(deze blog is eerder geplaatst op gezinspiratie)
Je kunt er de klok op gelijk zetten. Zodra de einde van het jaar nadert, duikt het onderwerp op in de eindejaarsbijlagen van de krant en de dubbeldikke kerstnummers van de damesbladen: de etiquette van het zoenen. Wie zoen je wel en wie zoen je niet? Ik vind dat niet alleen lastig op kerst- en nieuwjaarsborrels, maar ook op verjaardagen, uitvaarten en bruiloften en partijen. Zo was ik laatst op een crematie waarbij ik de ene tante of nicht wel zoende en de andere niet.

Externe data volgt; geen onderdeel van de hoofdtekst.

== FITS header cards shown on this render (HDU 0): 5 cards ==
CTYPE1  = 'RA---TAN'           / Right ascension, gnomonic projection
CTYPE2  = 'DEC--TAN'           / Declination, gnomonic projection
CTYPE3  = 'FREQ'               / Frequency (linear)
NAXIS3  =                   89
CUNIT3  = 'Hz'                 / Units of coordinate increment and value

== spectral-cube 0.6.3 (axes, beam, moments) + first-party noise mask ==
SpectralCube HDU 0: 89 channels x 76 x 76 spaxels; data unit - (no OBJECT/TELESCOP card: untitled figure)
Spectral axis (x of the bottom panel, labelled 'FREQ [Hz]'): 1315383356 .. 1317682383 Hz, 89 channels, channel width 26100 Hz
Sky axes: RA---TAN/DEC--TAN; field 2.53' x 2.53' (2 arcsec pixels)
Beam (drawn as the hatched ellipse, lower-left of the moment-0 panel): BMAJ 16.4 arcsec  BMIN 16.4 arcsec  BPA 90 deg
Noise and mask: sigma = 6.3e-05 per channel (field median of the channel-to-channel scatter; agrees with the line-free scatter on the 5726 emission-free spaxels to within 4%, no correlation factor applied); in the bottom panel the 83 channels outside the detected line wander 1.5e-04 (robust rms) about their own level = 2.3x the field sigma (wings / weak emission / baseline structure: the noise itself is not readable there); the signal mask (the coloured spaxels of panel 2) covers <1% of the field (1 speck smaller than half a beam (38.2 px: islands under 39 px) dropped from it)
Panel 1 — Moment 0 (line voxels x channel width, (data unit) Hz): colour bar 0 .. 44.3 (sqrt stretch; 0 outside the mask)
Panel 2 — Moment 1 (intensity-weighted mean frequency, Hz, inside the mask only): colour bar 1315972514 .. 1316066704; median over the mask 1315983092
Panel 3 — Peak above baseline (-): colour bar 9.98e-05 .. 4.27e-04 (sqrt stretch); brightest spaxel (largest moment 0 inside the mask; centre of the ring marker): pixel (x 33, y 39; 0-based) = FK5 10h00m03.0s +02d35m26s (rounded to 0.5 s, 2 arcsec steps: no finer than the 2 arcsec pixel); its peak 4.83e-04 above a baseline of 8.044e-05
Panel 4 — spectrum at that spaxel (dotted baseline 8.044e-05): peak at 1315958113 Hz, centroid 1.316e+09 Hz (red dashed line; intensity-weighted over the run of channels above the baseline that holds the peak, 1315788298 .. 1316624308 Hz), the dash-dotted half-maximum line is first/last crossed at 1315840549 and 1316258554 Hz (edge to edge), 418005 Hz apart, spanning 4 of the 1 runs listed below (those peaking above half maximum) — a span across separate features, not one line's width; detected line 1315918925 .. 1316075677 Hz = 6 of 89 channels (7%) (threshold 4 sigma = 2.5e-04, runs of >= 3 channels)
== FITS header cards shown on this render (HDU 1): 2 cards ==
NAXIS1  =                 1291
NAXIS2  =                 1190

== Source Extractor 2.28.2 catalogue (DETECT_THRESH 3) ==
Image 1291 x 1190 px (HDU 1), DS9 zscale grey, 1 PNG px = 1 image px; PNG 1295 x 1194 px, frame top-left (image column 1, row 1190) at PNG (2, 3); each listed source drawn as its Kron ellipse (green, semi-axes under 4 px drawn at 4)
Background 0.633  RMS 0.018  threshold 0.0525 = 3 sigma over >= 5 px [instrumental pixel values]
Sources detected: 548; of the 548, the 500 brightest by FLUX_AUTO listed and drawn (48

En waarom? Ik weet het niet. Maar later voelde ik me er toch een beetje lullig over. Het is gevoelige materie voor ons, maar zeker zo lastig voor kinderen.
Dikke pakkerd
Zolang onze jongens klein waren, volgden ze (in dit geval) nog keurig de instructies op. Zeg maar dag tegen oma en opa betekende: geef ze maar een kusje. En braaf staken ze hun lippen toe. Bij andere familie en hele goede vrienden idem dito. En hoe vertederend waren de momenten waarop ze hun vriendje of vriendinnetje een dikke pakkerd gaven. We hoorden de kerkklokken bij wijze van spreken al luiden.
Glashelder
Onze oudste deed als peuter al helemaal niet moeilijk over een kusje meer of minder. Dat ging soms wat ver. Toen, na een inbraak, de vertegenwoordiger van de verzekering de schade had opgenomen en in de gang zijn lange jas had aangetrokken, kreeg hij prompt een zoen op zijn wang. “Zeg je nog even dag tegen de meneer?” had ik in mijn onschuld gevraagd. Ik stond met het schaamrood op de kaken, maar de glasheldere polis keerde direct alles uit.
Ferme handdruk
Wellicht heeft zoonlief toch wat van mijn ongemakkelijkheid opgevangen, want hij wilde al vrij snel mij zelfs geen kus meer geven bij het afscheid op school. “Mam, ik zwaai wel.” En als tiener wil hij zelfs geen nachtzoen meer. Ik ga er vanuit dat hij het later wel weer in haalt, tenslotte zien we nu ook steeds meer mannen elkaar gedag zoenen. Houd het voorlopig maar bij een ferme handdruk met uitgestrekte hand. Wel zo duidelijk.